The chemical throwing power or the distance over which an inhibitor is able to effectively protect a defect was investigated for the Li-leaching coatings. Coatings with different Li-inhibitors and leaching behaviours were applied on samples with increasing defect widths. Time-of-flight secondary ion mass spectrometry (ToF-SIMS) was applied to investigate the lateral Li-spread and chemical composition of the corrosion protective layers in the defect areas. The results demonstrated that Li-leaching coatings were able to effectively protect defect areas up to about 6mm in neutral salt spray tests. Lithium was detected throughout the protected defect areas. Furthermore, it was found that the surface composition of the protective layer is related to the lithium-release rate of the coating and the width of the defect. It was demonstrated that only a low amount of leached Li-ions is needed to obtain effective corrosion inhibition.

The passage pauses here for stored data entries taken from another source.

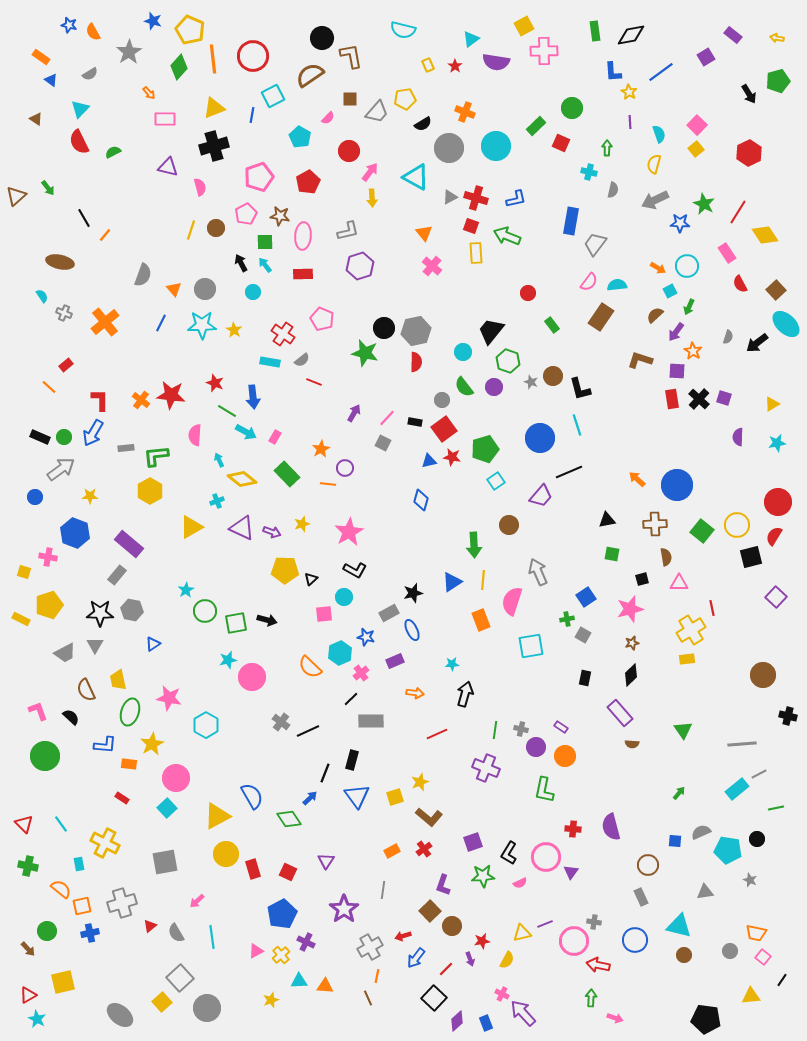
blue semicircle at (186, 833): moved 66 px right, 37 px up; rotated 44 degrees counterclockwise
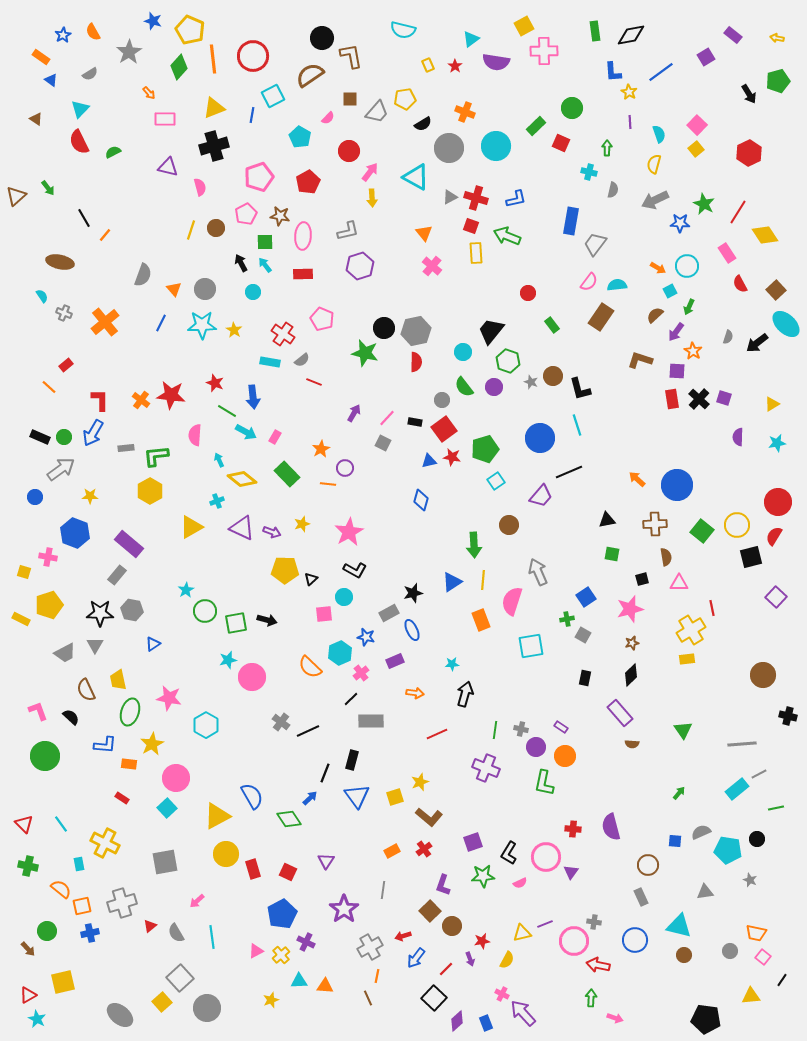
blue star at (69, 25): moved 6 px left, 10 px down; rotated 28 degrees clockwise
green L-shape at (544, 790): moved 7 px up
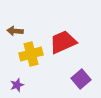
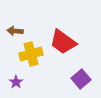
red trapezoid: rotated 120 degrees counterclockwise
purple star: moved 1 px left, 3 px up; rotated 16 degrees counterclockwise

Furthermore, the active protective properties of the Li-leaching coatings were investigated on different aluminium alloys with a different electrochemical activity. It was demonstrated that the Li-leaching coatings effectively provided corrosion inhibition on a range of aluminium alloys despite their different physical metallurgy and electrochemical activity by the formation of the protective layer in the defect area.

In this thesis it was demonstrated that Li-leaching coatings possess all the key criteria, such as inhibitor solubility, fast, irreversible and effective corrosion inhibition. The results demonstrate that Li-salts are promising corrosion inhibitors which potentially can become a new class of corrosion inhibitors for the chromate-free protection of aluminium alloys.